On 25 February 2020, the Duke and Duchess of Sussex have officially withdrawn their trade mark applications for the words “SUSSEX ROYAL” and “SUSSEX ROYAL THE FOUNDATION OF THE DUKE AND DUCHESS OF SUSSEX”. The couple further announced that they will stop using the brand from Spring 2020.

The couple launched their brand last April 2019 and subsequently decided to protect their brand in the UK, EU, USA, Canada and Australia for a variety of goods and services including magazines, clothing, sporting activities, fundraising and emotional support services to name a few.

However, it’s a change of script for a story that could have been a great success. In fact, Prince Harry and Meghan faced many challenges during the application process:

  • Many notices of threatened opposition were filed at the UK IPO to extend the opposition deadline. Whether the third parties would have filed a formal opposition under valid legal reasons will now remain a mystery;
  • Approximately 30 trade mark applications for the word mark, SUSSEX ROYAL, or a confusingly similar mark have been filed worldwide. These would not have stopped Prince Harry and Meghan from obtaining registrations but they would have caused some delays. Despite the couple’s decision to drop the brand, Prince Harry and Meghan should still take actions against these applications as there are clear examples of bad faith applications. They would not want any third parties to trade under “SUSSEX ROYAL” and create confusion amongst the public or provide goods and services that would tarnish their reputation;
  • The biggest challenge of all and perhaps, the main reason of their withdrawal is the Queen’s decision to not allow them to use the brand following their decision to step back from their Royal duties.

In the UK, the trade mark law contains special provisions for the use of Royal Arms, Emblems, Titles, names and images of the Royal family. One would have to obtain an approval by the Queen or the relevant member of the Royal family, if the use of the trade mark is likely to lead consumers to think that the applicant has Royal patronage or authorisation (section 4(d) of the 1994 Trade Mark Act).

Following on Prince Harry and Meghan’s decision to move away from the Royal Household, the Queen has “banned” the couple from using the word “ROYAL” in their brand. As a result, the trade mark applications have been withdrawn and the couple decided to drop the brand.

Whilst the couple would have been able to continue use of the brand overseas as such special provisions do not apply outside of the UK, they seem to have made the right choice by dropping the brand completely.

Why did the couple decide to stop pursuing applications of the SUSSEX ROYAL brand worldwide?

Firstly, registration outside of the UK would have become a very long and expensive exercise as the withdrawal of their UK applications means that their international application would follow the same fate. Applying for a transformation of their IR into national rights would have resulted in delays in obtaining registrations and increase of legal costs.

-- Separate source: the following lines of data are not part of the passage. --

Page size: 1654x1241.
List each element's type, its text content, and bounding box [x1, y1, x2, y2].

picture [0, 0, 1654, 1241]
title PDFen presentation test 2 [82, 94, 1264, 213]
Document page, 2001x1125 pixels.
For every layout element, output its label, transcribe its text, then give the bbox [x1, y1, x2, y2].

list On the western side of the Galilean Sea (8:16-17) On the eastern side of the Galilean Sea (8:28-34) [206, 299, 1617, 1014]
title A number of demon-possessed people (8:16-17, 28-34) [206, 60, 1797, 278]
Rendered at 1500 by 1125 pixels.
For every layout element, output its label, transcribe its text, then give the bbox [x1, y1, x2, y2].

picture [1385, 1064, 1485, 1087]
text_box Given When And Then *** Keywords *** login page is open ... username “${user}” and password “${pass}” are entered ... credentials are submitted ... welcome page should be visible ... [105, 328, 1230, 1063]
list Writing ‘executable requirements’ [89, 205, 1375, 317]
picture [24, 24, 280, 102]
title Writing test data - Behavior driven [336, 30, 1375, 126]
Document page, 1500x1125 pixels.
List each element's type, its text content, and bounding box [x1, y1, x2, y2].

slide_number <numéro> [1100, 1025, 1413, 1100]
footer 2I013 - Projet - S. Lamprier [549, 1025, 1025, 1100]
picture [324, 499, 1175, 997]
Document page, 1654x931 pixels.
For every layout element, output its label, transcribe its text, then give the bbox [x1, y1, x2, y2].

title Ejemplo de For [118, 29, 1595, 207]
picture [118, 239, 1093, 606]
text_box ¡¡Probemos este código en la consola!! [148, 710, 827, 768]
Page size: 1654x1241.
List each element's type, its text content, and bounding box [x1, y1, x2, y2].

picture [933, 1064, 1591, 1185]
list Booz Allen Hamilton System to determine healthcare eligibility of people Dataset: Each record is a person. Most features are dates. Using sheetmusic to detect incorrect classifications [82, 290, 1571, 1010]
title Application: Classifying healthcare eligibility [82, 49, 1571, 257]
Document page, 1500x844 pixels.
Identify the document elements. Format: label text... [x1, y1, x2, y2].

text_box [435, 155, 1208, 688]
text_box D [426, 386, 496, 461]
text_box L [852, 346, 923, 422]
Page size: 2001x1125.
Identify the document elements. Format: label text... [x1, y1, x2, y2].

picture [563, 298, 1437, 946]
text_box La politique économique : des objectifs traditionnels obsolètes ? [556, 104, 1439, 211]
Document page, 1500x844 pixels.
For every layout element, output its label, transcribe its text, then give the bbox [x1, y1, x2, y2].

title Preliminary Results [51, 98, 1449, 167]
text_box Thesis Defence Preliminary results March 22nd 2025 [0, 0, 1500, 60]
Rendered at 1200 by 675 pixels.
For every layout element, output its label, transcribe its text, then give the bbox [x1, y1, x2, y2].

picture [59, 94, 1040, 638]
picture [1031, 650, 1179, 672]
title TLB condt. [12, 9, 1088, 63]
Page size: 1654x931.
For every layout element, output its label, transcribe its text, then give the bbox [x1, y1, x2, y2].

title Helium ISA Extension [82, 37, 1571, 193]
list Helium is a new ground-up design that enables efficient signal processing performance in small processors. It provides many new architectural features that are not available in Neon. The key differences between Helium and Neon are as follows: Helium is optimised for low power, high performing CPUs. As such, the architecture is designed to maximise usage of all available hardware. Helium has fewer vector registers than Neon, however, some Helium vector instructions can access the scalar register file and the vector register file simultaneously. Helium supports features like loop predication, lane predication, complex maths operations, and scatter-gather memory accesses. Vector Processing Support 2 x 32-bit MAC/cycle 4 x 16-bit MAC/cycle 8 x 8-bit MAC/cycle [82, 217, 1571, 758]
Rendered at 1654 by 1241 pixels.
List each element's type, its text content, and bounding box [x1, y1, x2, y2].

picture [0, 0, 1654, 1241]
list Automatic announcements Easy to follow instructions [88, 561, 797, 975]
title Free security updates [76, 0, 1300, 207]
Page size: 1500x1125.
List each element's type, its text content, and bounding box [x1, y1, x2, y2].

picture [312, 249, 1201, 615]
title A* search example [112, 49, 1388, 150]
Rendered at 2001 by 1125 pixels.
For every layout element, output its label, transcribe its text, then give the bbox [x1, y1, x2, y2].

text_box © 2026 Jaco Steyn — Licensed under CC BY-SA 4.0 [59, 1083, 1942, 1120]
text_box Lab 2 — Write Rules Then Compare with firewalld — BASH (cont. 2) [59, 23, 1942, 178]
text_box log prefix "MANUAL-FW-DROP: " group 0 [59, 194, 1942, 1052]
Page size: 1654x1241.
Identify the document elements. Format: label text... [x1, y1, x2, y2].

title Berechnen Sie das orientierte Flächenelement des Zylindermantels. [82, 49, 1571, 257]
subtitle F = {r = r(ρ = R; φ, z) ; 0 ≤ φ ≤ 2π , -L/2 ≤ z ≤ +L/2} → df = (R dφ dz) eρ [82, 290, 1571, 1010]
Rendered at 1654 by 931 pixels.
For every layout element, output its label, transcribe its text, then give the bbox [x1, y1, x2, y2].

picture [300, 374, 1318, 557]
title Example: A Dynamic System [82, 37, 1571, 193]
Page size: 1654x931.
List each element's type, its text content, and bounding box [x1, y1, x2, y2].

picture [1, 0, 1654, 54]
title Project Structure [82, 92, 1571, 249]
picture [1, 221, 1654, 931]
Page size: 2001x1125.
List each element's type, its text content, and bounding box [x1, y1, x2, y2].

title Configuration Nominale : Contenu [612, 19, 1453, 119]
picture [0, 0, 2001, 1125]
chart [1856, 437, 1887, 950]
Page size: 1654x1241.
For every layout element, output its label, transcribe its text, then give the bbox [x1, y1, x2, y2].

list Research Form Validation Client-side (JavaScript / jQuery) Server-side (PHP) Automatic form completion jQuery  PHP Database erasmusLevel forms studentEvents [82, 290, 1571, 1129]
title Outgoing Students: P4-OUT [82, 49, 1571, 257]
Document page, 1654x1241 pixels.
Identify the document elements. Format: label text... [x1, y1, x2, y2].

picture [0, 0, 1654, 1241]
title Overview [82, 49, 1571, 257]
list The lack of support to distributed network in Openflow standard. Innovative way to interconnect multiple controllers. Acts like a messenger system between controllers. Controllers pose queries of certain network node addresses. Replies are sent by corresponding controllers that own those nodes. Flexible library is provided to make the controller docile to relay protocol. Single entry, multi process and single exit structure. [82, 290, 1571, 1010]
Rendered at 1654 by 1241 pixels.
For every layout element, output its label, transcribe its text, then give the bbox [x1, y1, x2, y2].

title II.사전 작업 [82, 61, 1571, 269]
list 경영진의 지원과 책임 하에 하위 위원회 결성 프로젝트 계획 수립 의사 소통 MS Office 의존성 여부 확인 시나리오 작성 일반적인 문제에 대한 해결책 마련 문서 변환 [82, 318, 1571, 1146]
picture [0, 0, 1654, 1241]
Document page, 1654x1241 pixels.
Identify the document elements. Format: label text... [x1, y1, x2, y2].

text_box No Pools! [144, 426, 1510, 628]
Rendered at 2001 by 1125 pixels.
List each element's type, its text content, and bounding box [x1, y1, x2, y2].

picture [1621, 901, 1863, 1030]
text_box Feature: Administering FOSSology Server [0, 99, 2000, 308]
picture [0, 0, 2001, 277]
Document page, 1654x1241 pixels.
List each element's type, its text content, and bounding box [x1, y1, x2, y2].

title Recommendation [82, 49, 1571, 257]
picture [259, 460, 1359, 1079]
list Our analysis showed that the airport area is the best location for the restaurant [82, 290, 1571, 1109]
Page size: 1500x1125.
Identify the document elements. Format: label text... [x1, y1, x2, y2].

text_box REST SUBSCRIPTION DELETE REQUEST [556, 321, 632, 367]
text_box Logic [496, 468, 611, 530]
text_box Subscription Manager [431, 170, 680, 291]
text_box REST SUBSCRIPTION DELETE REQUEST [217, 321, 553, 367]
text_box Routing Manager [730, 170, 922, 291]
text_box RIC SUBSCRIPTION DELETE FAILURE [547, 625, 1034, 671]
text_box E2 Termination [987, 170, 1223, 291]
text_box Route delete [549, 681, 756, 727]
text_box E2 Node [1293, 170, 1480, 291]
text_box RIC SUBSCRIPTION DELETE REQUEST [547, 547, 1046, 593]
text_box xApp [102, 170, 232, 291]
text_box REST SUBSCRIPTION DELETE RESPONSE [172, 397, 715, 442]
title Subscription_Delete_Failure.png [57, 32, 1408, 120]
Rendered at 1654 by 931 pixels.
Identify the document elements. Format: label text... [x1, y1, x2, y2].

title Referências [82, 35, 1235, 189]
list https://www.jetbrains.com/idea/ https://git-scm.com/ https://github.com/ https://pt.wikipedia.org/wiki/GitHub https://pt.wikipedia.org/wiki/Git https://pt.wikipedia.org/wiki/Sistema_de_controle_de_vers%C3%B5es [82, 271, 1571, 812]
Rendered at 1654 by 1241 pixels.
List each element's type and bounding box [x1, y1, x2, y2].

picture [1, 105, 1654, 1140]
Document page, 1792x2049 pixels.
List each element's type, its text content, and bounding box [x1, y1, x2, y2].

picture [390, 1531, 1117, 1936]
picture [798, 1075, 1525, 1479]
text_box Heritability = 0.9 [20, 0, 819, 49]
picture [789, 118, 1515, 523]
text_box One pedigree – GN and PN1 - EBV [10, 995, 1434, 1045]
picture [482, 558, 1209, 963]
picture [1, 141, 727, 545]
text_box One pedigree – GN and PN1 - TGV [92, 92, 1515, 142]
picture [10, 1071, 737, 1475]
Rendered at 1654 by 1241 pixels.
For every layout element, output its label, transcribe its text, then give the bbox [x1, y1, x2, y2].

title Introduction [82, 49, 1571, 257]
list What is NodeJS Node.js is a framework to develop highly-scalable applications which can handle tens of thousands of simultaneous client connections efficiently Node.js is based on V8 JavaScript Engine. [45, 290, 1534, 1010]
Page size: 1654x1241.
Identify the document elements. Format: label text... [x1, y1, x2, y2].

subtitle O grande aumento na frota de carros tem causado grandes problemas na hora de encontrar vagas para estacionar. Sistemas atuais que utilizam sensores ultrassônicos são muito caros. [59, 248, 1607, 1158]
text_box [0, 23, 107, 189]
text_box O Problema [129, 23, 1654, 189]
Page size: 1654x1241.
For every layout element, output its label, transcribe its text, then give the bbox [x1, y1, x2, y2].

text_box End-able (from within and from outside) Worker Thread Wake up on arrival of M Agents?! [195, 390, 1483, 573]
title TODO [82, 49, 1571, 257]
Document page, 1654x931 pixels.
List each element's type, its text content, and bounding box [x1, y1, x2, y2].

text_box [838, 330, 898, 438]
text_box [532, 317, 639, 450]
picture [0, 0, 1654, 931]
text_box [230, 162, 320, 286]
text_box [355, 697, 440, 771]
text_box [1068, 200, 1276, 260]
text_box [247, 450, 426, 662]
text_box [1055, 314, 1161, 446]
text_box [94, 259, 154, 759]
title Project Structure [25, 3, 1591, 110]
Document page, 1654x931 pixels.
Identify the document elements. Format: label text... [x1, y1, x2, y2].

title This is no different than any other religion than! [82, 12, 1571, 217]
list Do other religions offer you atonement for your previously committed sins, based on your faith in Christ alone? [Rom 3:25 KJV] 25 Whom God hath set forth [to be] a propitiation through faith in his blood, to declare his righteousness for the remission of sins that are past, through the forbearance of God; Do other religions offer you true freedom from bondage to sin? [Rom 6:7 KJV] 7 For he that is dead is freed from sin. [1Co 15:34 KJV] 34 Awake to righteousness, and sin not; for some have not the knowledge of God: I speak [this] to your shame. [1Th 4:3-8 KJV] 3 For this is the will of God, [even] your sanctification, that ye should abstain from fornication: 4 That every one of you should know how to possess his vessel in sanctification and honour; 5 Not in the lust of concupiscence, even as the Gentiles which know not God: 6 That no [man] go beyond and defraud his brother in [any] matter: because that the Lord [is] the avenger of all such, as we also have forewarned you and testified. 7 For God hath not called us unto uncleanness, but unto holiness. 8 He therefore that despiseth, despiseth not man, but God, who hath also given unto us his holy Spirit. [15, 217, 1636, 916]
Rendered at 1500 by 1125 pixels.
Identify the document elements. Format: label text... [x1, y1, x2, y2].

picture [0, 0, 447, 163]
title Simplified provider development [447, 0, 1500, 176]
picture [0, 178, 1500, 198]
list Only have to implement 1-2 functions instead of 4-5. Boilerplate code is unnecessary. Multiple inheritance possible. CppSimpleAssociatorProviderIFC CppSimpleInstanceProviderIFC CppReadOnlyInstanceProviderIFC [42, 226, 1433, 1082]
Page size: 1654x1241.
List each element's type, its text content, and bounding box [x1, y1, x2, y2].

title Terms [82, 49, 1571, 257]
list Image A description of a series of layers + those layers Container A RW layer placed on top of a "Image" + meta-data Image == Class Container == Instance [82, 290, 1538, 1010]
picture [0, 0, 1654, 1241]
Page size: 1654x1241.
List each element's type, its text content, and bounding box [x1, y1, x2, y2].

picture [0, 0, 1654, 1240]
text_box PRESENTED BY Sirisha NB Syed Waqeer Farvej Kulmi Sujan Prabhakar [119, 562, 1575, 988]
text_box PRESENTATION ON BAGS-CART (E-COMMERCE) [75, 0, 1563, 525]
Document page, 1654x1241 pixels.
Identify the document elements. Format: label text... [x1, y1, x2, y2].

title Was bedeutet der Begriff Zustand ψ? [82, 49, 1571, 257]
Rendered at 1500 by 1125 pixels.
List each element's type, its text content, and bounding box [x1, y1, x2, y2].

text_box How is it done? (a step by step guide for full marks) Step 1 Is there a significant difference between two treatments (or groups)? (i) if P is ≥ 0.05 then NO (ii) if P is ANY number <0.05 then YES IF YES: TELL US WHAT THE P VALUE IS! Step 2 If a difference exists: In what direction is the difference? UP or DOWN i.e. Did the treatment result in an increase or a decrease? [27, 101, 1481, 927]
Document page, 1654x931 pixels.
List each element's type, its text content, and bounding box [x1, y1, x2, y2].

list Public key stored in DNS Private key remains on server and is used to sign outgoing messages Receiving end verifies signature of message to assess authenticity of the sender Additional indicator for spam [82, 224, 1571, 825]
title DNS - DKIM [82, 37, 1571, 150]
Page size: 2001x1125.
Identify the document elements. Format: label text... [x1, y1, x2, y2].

Secondly, morally it is probably not right for Prince Harry and Meghan to have continued use of the brand overseas given their decision to step down, even if legally nothing would have prevented to do so. The Queen and the Royal family would have certainly not approved and some of the public at large would have probably shared that view.

Lastly, offering your goods and services under one brand in all the countries of interest to you, just makes commercial sense to reduce the chances of confusion amongst the consumers who know you under that brand. It will be quite easy for Prince Harry and Meghan to find a new brand name fit for purpose and the authors understand that the transition will happen within the next few weeks. The couple could decide to continue using “SUSSEX” within their brand as this is not a protected term under UK law. It therefore remains to be seen whether the couple will keep “SUSSEX” as part of their new branding or whether they will pick a completely different brand. In any case, we can only hope that after all, they get their “happily ever after”!